While the consul general of Mexico was paying tribute last month in Los Angeles to the fallen heroes of the Mexican Revolution, an elderly man approached the microphone with the aid of a cane.
The audience almost stopped listening as their eyes shifted from the speaker to the white-haired, bronze-skinned man who paused beside a statue of Pancho Villa, the famed general who commanded the revolutionary forces in northern Mexico.
The small-framed man with the piercing brown eyes was Tomas D. Zepeda, the guest of honor. Zepeda, 88, of Huntington Park was not a well-known hero of the bloody revolution that began 75 years ago. But he was a participant, and he was a survivor.
"When I think of those days," he told the audience, "I feel as though I am watching a movie. I see everything as if I was still there."
It was on Nov. 20, 1910, that Francisco Madero called for armed insurrection against the dictatorship of Porfirio Diaz. With that call came a revolution that killed an estimated 1 million people, one-tenth of Mexico's population. In an interview, Zepeda vividly described his first day in the revolution as a boy of 13 when he and two 14-year-old friends, the Pelafoz brothers, joined Pablo Gonzalez, a general whose forces were loyal to a future president of the republic, Venustiano Carranza.
"We were working at the Rancho de las Bolitas, in the state of Coahuila, when the general came by," he said. "My two friends wanted to join. They asked me to join, so we joined together. On the very first day we battled the \o7 Federales, \f7 the government forces."
Zepeda, who had been trying to avoid the Mexican army draft, signed up with the revolution. Except for the captains and generals, he said, every soldier in his regiment was under 16.
He recalled a battle at Hicamole in the state of Coahuila, in which the revolutionaries defeated Gen. Rosalio Hernandez.
"We defeated him and on the very same hill on which Don Porfirio Diaz had cried" in a battle against the French, "Gen. Hernandez also cried," Zepeda said.
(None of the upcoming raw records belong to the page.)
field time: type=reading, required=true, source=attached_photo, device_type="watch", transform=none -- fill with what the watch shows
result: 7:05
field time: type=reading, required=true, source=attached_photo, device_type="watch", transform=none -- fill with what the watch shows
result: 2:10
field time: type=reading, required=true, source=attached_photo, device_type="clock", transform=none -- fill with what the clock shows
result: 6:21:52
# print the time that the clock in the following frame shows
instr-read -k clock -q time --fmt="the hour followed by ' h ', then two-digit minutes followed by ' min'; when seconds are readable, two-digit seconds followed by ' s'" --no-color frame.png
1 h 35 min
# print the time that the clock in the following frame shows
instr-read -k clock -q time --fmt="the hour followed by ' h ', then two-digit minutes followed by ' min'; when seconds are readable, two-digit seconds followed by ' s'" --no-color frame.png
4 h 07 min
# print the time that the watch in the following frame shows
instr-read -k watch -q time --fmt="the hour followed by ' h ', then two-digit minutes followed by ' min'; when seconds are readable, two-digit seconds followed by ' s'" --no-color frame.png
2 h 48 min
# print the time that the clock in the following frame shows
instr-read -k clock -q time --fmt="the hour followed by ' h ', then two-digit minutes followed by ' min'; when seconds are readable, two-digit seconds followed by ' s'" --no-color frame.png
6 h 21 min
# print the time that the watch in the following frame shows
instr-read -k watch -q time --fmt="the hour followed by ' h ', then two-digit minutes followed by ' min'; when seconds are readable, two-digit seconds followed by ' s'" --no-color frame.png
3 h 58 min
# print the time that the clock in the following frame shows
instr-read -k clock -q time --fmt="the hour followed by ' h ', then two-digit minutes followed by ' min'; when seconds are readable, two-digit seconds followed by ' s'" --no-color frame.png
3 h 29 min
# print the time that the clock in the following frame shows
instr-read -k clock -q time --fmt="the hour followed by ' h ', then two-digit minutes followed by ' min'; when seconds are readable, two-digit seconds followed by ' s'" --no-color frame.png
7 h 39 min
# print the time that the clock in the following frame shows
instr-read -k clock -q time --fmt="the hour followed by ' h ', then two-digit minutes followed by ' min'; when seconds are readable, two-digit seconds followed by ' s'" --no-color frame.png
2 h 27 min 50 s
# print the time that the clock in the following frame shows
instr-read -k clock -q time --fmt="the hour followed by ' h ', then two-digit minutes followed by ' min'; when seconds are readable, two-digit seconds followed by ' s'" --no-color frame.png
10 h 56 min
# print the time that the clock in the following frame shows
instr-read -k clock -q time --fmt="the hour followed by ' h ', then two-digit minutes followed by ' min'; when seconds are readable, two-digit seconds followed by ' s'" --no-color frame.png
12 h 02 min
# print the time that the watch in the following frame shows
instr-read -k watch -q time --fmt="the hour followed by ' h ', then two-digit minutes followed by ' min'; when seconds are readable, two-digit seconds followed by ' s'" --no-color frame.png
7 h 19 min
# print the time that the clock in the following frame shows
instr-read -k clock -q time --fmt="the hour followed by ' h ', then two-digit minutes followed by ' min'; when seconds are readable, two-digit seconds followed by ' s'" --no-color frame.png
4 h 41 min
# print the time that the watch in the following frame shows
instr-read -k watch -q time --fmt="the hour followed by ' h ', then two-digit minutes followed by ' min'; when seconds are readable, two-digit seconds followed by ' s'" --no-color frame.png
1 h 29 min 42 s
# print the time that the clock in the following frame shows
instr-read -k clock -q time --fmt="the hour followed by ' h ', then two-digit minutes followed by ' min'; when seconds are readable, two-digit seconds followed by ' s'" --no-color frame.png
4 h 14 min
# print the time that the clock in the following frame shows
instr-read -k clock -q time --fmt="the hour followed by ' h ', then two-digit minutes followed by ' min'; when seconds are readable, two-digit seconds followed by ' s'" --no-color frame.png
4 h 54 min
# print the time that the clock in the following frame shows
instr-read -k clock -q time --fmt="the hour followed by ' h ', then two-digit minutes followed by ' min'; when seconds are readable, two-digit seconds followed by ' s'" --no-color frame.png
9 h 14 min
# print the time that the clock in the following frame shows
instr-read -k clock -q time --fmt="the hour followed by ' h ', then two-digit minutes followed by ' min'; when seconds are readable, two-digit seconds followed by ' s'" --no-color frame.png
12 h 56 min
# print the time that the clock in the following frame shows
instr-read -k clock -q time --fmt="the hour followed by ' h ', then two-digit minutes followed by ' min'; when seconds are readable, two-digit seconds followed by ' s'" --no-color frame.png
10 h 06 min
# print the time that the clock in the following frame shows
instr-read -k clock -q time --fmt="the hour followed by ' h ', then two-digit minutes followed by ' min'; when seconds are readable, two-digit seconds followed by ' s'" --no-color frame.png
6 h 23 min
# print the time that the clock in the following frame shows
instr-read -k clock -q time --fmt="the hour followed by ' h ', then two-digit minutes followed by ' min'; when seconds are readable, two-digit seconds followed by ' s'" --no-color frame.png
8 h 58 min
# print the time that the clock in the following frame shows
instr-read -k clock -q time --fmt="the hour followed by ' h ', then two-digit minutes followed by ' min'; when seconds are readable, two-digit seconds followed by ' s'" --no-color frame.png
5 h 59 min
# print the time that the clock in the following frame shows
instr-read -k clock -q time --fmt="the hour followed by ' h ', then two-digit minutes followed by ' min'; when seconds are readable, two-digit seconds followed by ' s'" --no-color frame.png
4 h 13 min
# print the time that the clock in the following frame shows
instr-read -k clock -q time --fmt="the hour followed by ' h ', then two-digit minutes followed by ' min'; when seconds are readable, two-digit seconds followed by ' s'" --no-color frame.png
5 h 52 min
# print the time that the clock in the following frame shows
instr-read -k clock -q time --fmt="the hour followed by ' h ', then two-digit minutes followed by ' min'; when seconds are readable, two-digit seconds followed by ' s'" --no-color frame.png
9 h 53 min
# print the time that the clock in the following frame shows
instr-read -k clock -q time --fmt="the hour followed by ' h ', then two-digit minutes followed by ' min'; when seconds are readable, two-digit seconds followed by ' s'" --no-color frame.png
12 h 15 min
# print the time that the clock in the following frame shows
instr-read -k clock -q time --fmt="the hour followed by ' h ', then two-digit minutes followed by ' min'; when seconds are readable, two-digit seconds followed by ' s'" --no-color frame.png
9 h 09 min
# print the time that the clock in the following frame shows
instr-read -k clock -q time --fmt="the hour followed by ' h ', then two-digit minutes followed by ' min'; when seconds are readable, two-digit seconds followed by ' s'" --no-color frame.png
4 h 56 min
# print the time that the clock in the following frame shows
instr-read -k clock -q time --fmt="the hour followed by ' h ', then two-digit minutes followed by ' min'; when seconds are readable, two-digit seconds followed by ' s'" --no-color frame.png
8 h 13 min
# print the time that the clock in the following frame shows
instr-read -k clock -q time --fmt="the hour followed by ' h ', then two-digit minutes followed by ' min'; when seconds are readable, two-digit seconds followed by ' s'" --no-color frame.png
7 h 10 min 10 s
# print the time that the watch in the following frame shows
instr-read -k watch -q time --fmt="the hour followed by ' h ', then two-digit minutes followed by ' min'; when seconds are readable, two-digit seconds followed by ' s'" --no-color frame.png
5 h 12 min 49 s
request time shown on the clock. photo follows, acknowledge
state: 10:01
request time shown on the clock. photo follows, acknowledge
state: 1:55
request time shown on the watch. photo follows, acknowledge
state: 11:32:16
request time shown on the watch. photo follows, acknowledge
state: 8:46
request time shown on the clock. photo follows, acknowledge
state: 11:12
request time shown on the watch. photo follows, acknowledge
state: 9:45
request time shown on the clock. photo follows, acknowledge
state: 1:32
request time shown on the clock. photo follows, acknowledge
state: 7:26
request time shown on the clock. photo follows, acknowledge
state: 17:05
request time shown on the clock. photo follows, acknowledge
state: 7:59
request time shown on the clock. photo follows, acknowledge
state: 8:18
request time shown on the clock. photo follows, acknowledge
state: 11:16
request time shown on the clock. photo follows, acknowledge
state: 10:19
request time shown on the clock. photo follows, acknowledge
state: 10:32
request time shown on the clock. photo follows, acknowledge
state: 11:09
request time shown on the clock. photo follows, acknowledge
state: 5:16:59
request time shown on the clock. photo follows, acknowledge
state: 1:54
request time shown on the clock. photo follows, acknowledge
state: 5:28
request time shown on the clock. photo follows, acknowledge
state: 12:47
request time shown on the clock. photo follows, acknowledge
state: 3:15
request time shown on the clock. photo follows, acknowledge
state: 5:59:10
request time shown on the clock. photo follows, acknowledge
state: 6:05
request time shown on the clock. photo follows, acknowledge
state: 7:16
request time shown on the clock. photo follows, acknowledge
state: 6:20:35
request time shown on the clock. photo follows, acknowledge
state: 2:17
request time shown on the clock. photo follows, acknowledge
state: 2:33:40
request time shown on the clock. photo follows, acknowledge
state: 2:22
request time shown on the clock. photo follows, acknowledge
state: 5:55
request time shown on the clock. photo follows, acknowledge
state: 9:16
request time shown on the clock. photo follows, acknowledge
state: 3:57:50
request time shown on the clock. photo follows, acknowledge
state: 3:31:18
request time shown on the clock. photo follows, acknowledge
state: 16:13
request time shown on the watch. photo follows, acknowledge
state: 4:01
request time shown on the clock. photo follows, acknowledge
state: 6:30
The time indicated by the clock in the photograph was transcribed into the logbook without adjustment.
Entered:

Carranza's forces, Zepeda said, fought a number of battles against Villa--who had earlier broken ranks with Carranza--until the armistice in 1914 in Jimenez, Chihuahua.
When the armistice was agreed to, Villa's and Carranza's men spent three days together in Jimenez and got along like brothers, as if they had never been fighting against each other, Zepeda said. It was there, he said, where he met Villa, commenting that he believed he was a good man.
At that time, Villa was nursing a wounded leg, and American soldiers led by U.S. Army Gen. John J. Pershing came into Mexico hunting the famed fighter after Villa's raid on Columbus, N.M. But Pershing found neither Villa nor his men.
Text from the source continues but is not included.